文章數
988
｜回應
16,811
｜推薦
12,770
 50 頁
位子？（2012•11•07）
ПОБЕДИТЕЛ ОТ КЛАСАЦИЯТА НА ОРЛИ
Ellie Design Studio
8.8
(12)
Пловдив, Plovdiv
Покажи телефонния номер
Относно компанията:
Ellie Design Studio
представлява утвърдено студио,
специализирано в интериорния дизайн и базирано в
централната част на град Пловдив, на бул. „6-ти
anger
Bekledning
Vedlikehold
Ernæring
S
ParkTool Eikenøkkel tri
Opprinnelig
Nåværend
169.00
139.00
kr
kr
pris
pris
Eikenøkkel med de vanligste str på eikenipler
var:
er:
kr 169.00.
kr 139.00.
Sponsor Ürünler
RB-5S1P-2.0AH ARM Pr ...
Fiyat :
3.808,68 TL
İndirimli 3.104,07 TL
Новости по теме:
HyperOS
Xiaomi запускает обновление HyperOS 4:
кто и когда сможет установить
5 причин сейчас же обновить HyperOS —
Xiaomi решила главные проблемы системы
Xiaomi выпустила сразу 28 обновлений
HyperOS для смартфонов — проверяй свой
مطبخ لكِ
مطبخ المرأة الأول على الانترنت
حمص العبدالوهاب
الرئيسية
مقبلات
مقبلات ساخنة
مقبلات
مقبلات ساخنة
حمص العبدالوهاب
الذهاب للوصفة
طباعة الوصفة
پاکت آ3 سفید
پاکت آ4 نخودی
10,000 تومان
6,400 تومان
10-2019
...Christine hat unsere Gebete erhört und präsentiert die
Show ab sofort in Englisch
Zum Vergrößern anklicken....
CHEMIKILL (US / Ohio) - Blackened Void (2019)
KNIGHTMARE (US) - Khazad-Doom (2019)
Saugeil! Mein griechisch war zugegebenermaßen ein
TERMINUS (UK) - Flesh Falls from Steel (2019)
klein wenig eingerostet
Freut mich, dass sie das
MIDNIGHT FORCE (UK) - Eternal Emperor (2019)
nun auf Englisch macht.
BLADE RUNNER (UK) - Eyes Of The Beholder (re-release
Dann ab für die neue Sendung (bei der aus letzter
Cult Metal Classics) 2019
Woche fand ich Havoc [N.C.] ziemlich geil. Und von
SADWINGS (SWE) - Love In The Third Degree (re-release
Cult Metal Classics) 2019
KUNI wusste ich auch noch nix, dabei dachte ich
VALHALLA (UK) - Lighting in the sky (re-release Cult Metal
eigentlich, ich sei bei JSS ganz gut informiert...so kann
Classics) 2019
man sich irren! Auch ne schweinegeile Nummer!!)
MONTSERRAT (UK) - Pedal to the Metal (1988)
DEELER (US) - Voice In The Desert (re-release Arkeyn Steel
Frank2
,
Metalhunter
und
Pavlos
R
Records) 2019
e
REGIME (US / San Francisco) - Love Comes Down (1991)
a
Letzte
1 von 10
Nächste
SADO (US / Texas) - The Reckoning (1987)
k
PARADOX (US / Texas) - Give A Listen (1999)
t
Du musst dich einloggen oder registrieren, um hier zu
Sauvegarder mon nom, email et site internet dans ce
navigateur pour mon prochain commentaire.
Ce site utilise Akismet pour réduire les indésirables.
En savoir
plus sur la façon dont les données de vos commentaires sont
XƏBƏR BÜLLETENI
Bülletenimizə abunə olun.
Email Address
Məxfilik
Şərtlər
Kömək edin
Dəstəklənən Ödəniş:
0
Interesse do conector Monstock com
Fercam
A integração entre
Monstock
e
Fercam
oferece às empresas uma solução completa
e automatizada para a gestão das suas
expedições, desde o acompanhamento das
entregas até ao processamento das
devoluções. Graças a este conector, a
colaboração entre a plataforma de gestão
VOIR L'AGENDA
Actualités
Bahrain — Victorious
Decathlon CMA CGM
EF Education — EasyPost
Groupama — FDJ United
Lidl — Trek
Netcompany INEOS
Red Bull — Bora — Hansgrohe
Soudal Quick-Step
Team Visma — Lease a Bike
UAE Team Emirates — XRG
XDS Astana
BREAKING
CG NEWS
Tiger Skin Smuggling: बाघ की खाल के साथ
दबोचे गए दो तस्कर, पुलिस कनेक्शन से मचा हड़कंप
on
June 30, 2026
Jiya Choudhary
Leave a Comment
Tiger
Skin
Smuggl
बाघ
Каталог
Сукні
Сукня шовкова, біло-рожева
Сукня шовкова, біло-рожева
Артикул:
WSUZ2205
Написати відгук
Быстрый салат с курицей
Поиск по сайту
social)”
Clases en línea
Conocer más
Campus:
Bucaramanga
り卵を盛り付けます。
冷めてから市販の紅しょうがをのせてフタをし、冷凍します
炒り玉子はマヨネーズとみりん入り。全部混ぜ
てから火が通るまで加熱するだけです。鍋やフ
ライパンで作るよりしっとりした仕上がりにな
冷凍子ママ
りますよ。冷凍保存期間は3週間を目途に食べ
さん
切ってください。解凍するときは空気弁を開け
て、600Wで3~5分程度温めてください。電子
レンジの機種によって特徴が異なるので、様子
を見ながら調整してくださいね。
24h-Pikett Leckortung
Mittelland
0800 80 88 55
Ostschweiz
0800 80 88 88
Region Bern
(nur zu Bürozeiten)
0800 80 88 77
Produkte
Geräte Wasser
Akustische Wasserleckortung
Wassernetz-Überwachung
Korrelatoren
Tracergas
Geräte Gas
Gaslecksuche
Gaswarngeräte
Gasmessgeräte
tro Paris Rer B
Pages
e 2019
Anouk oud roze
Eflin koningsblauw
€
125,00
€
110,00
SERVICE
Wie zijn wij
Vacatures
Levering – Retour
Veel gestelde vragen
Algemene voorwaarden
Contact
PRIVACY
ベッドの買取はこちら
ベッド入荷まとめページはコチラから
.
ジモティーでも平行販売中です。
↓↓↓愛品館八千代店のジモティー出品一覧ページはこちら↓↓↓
○ ○ ○ ○
**What is expected**
Turn the lines from the start of the records through the line containing "специализирано в интериорния" into a numbered list, leaving out any blank lines.

**Answer box**
1. 文章數
2. 988
3. ｜回應
4. 16,811
5. ｜推薦
6. 12,770
7.  50 頁
8. 位子？（2012•11•07）
9. ПОБЕДИТЕЛ ОТ КЛАСАЦИЯТА НА ОРЛИ
10. Ellie Design Studio
11. 8.8
12. (12)
13. Пловдив, Plovdiv
14. Покажи телефонния номер
15. Относно компанията:
16. Ellie Design Studio
17. представлява утвърдено студио,
18. специализирано в интериорния дизайн и базирано в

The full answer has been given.